---------- Data section

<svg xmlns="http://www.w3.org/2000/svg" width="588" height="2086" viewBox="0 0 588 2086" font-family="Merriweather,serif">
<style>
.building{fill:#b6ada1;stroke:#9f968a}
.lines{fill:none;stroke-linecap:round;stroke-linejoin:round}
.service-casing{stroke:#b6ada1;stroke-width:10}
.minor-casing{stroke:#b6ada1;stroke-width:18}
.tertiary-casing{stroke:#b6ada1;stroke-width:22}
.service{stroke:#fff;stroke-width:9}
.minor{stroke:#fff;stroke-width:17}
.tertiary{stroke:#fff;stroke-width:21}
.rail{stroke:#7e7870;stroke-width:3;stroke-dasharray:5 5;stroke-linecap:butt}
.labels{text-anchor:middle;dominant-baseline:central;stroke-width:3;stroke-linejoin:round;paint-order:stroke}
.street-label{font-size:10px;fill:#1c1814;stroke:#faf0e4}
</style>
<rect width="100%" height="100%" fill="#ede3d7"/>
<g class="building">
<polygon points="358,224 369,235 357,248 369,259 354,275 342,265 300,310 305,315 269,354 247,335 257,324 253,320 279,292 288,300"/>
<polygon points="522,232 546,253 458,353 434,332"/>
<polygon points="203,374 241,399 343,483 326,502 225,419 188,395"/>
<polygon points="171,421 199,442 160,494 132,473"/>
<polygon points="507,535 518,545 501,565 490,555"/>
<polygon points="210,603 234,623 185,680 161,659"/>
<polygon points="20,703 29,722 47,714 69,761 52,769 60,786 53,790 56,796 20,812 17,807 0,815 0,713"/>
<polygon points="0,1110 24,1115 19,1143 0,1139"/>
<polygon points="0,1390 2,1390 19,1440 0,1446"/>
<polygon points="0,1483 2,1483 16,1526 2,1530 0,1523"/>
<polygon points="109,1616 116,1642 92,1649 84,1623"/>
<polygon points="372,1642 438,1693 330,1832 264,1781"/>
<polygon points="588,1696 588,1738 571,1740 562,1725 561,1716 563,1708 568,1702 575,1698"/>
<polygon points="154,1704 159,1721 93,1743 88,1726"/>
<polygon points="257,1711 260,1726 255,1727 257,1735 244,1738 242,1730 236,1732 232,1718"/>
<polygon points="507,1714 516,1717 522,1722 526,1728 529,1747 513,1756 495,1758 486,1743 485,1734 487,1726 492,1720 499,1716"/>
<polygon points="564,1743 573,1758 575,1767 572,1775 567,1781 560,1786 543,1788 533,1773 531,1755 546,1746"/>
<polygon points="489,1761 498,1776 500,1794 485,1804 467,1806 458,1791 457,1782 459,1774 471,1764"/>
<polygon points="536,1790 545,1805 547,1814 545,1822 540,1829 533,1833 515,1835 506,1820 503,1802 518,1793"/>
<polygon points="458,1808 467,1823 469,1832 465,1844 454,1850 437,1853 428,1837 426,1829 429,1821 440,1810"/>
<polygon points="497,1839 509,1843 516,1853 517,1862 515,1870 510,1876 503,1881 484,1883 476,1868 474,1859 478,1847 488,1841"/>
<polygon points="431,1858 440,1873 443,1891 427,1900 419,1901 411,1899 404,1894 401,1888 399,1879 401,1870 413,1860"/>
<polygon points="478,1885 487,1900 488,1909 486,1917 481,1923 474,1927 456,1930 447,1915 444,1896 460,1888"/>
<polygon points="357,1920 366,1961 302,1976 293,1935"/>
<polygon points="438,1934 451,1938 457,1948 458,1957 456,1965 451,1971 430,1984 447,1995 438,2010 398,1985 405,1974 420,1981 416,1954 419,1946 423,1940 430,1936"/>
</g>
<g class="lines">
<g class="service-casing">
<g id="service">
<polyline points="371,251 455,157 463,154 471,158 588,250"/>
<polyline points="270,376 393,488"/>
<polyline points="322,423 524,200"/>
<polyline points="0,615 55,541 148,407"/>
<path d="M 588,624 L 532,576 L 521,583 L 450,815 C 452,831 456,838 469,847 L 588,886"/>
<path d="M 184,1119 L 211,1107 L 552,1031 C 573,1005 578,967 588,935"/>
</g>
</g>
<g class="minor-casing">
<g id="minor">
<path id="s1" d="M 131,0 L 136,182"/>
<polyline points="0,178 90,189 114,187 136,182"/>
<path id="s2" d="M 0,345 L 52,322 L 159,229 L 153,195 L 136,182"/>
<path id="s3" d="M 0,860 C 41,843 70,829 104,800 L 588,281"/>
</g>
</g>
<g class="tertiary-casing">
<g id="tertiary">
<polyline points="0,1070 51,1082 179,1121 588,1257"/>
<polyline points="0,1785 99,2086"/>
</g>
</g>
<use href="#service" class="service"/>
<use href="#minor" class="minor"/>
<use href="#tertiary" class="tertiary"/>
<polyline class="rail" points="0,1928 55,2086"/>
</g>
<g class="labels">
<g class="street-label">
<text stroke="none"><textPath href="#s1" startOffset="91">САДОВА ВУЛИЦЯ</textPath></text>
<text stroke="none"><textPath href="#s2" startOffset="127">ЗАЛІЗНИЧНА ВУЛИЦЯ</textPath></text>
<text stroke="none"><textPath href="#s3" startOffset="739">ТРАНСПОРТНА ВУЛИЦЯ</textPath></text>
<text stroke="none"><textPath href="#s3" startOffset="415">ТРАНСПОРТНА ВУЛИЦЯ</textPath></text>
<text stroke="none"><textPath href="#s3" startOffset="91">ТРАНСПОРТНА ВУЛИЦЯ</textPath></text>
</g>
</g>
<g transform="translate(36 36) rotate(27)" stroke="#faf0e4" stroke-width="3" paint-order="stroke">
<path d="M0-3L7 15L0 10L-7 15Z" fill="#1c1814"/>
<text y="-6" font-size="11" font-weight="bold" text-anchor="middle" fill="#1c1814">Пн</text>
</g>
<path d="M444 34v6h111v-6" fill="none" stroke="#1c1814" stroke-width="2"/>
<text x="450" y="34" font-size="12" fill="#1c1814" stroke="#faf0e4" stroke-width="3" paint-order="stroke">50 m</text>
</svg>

--------------------

(Action item): For each line in the data that holds the word "round", copy the line.

(Response):
.lines{fill:none;stroke-linecap:round;stroke-linejoin:round}
.labels{text-anchor:middle;dominant-baseline:central;stroke-width:3;stroke-linejoin:round;paint-order:stroke}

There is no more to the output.